Pubblicato da Quotidiano del Sud – L’Altravoce dell’ Italia – 07/10/2023

Nuova offensiva militare aerea in Siria in un momento delicato del conflitto e di tensioni regionali e internazionali

La nuova offensiva militare aerea lanciata dalla Turchia contro obiettivi curdi in territorio siriano, dopo l’attentato dello scorso primo ottobre contro il ministero dell’Interno ad Ankara, rivendicato dal Partito dei lavoratori del Kurdistan (il Pkk turco), giunge in una fase delicata del conflitto in Siria, oltre che in un momento di tensioni regionali e internazionali. Ankara e Damasco, infatti, negli ultimi mesi, stavano tentando di intraprendere un processo di normalizzazione delle relazioni, caldeggiato da Russia e Iran, entrambi alleati del presidente siriano, Bashar al Assad. Il nodo che aveva provocato uno stallo nei negoziati era quello della presenza di contingenti e basi militari della Turchia nel nord della Siria, che Damasco giudica “illegale”, ponendo come precondizione a qualsiasi normalizzazione il ritiro dal proprio territorio delle forze turche e delle milizie ad esse affiliate, in particolare quelle appartenenti all’Esercito nazionale siriano, fondato nel 2017 con il sostegno di Ankara e costituito per lo più da arabi e turcomanni. Di contro, Ankara ritiene la propria presenza militare in Siria una “misura necessaria” per tutelare la propria sicurezza nazionale, escludendo qualsiasi ritiro nel breve termine, tanto più dopo l’attentato del primo ottobre, i cui due autori, secondo il ministro degli Esteri, Hakan Fidan, erano stati addestrati in Siria.

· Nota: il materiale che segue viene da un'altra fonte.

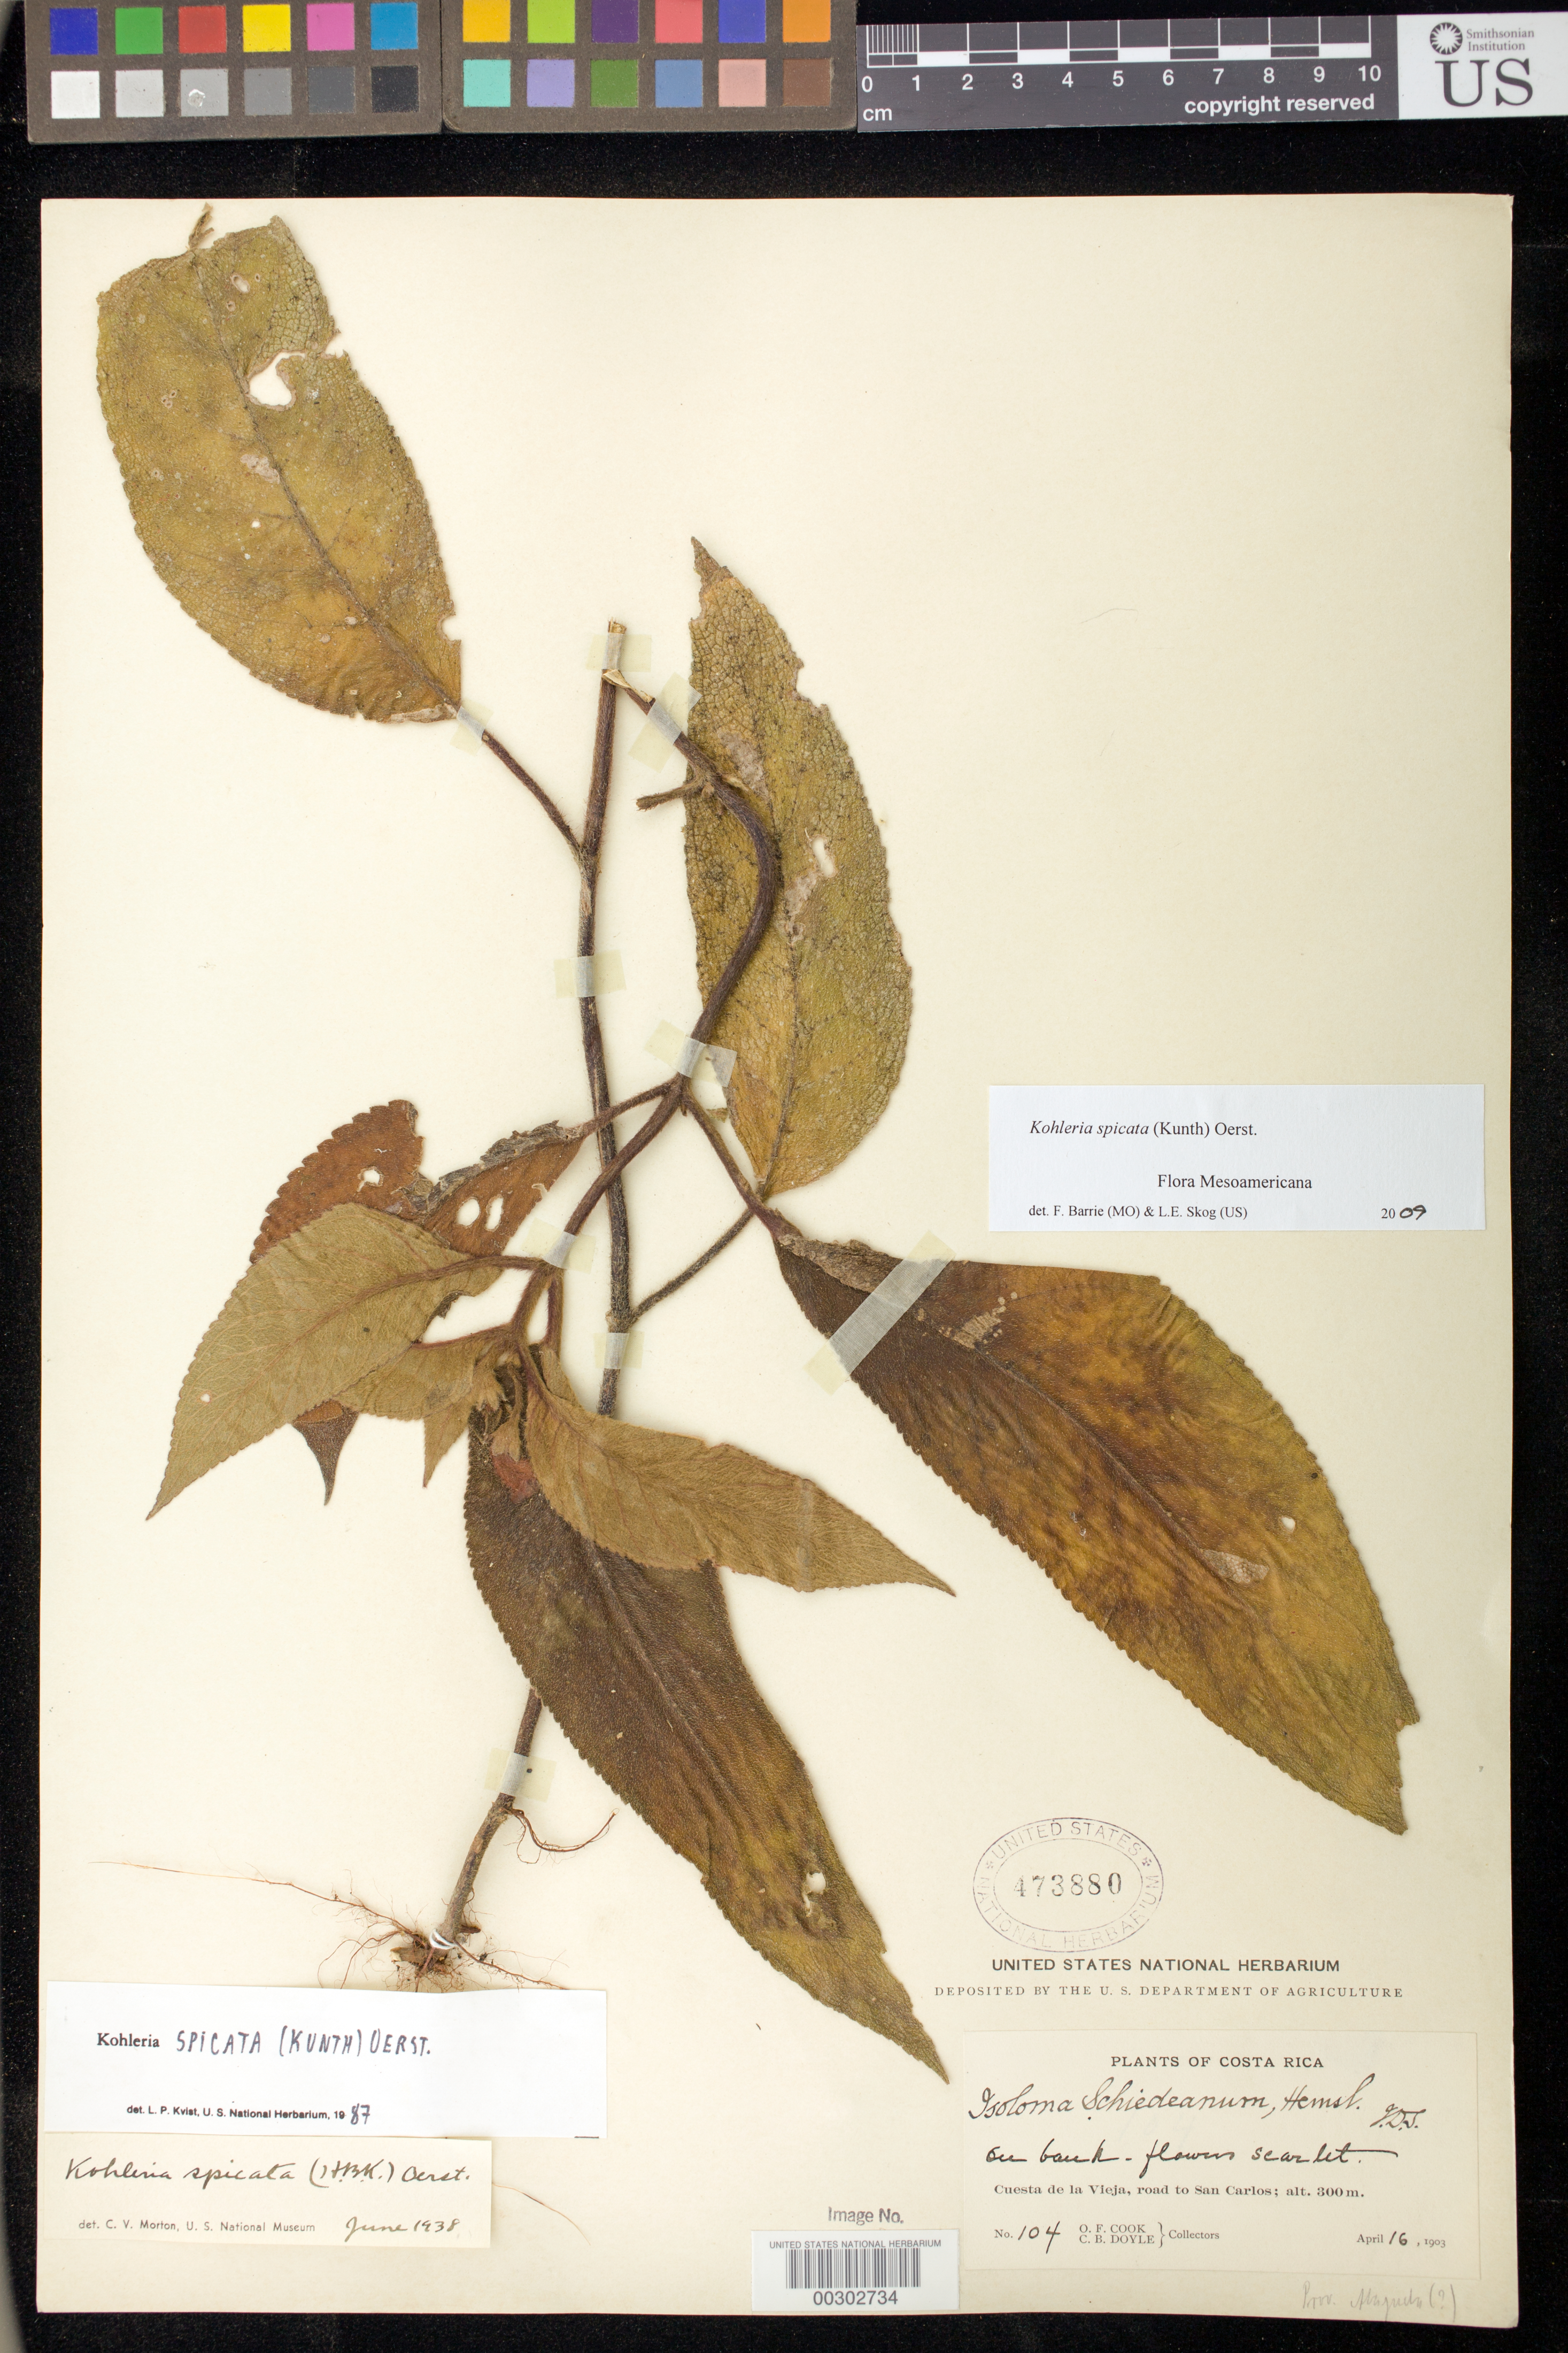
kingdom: Plantae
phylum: Tracheophyta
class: Magnoliopsida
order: Lamiales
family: Gesneriaceae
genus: Kohleria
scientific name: Kohleria spicata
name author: (Kunth) Oerst.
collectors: O. F. Cook & C. Doyle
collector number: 104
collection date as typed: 16 Apr 1903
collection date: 1903-04-16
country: Costa Rica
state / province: Alajuela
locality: Cuesta de la Vieja, road to San Carlos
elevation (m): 300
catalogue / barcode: US 473880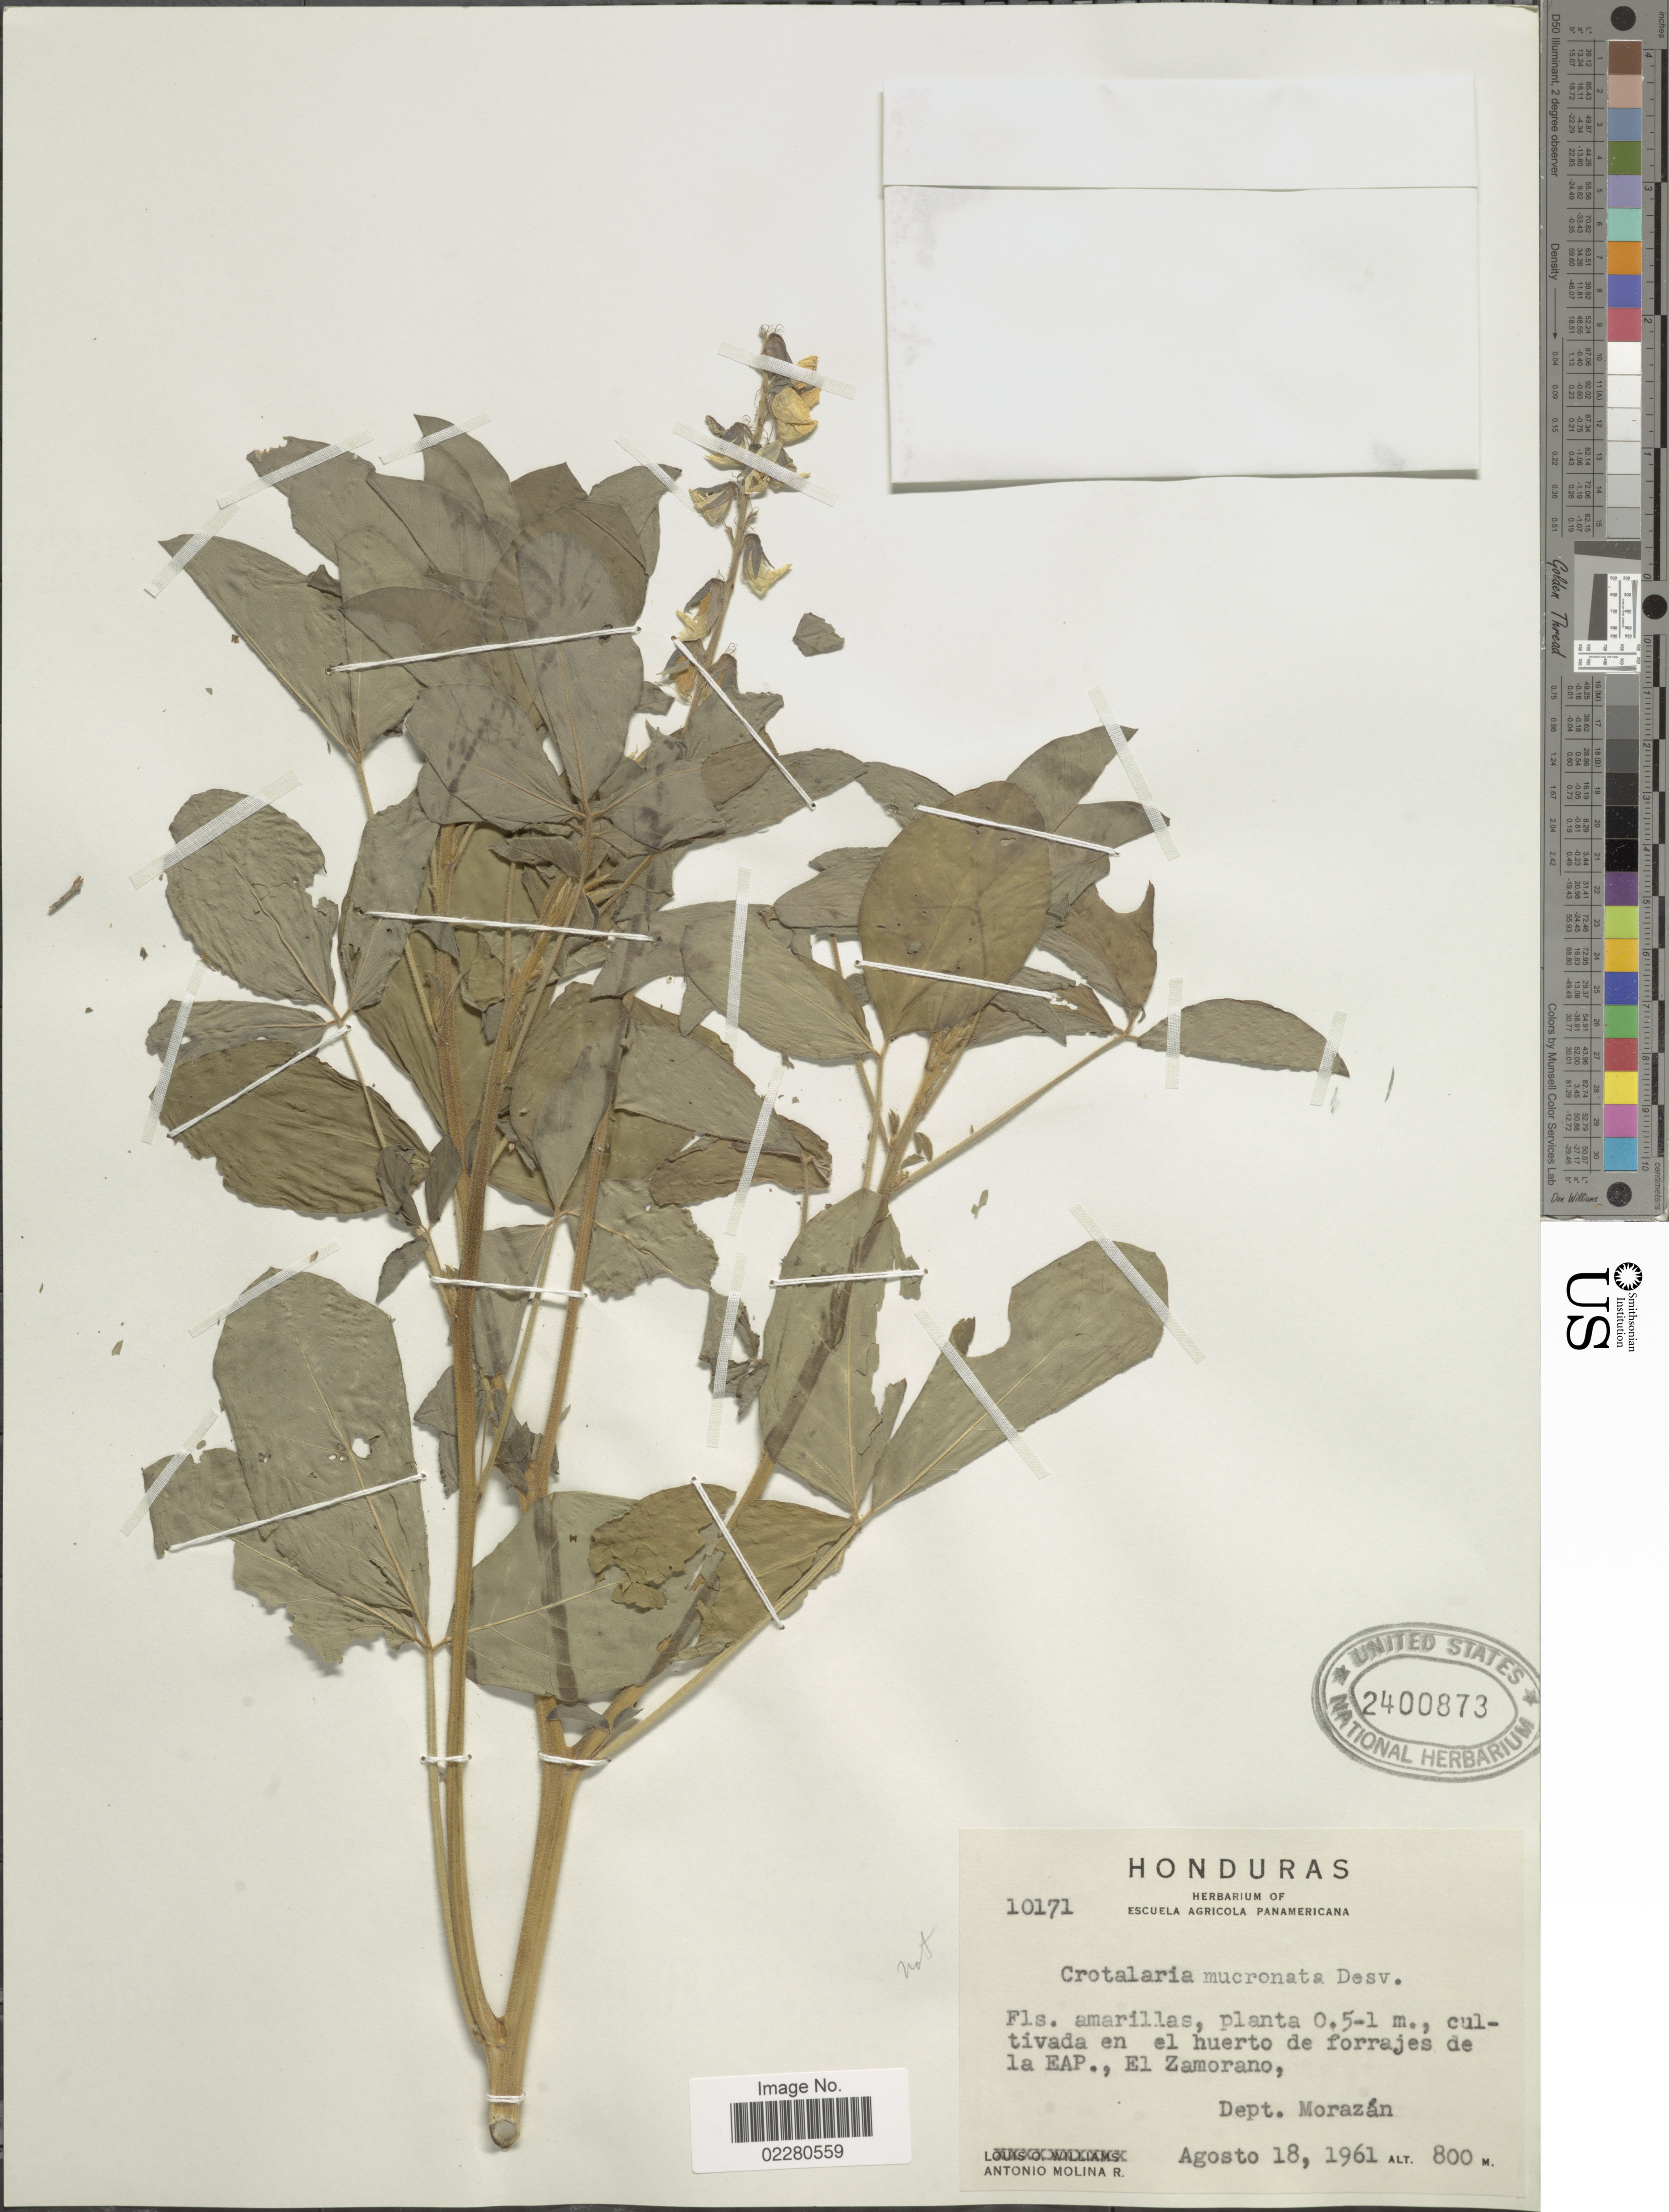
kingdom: Plantae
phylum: Tracheophyta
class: Magnoliopsida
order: Fabales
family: Fabaceae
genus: Crotalaria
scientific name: Crotalaria sp.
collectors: A. Molina R.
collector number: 10171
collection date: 1961-08-18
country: Honduras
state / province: Fco. Morazán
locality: Cultivada en el huerto de forrajes de la EAP., El Zamorano, Dept. Morazán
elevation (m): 800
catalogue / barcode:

Giovedì, inoltre, il Parlamento turco ha ratificato una mozione del presidente della Repubblica, Recep Tayyip Erdogan, che ha prolungato di altri due anni – e non di un solo anno, come avvenuto finora – il mandato alle Forze armate in Siria e in Iraq. Dalla prospettiva della questione curda, i governi di Siria e Turchia sono entrambi contrari al peso politico e al controllo territoriale di cui negli ultimi anni hanno goduto le Forze democratiche siriane (Fds) e le Unità di protezione del popolo (Ypg), ala militare del Partito dell’unione democratica (Pyd), che detiene le redini dell’Amministrazione autonoma del nord e dell’est (nota anche come Rojava). Tale peso dipende soprattutto dal ruolo che le milizie curde hanno giocato, tanto in Siria quanto in Iraq, nel contrastare l’avanzata dell’Organizzazione terroristica dello Stato islamico (Is) in entrambi i Paesi. Senonché, mentre i peshmerga curdi iracheni intrattengono con la Turchia relazioni di sostanziale coesistenza pacifica, Fds e Pyd, entrambi appartenenti all’Unione delle comunità del Kurdistan (Kck) con il Pkk, sono considerate da Ankara organizzazioni terroristiche. I peshmerga sono infatti rivali del Pkk e del partito curdo-iracheno ad esso legato, l’Unione patriottica del Kurdistan (Puk), guidata da Bafel Talabani e che gestisce l’antiterrorismo in alcune sue roccaforti, come Sulaymaniyah (che non a caso, insieme alle montagne del Qandil, è una delle regioni dell’Iraq settentrionale più colpite dalla Turchia).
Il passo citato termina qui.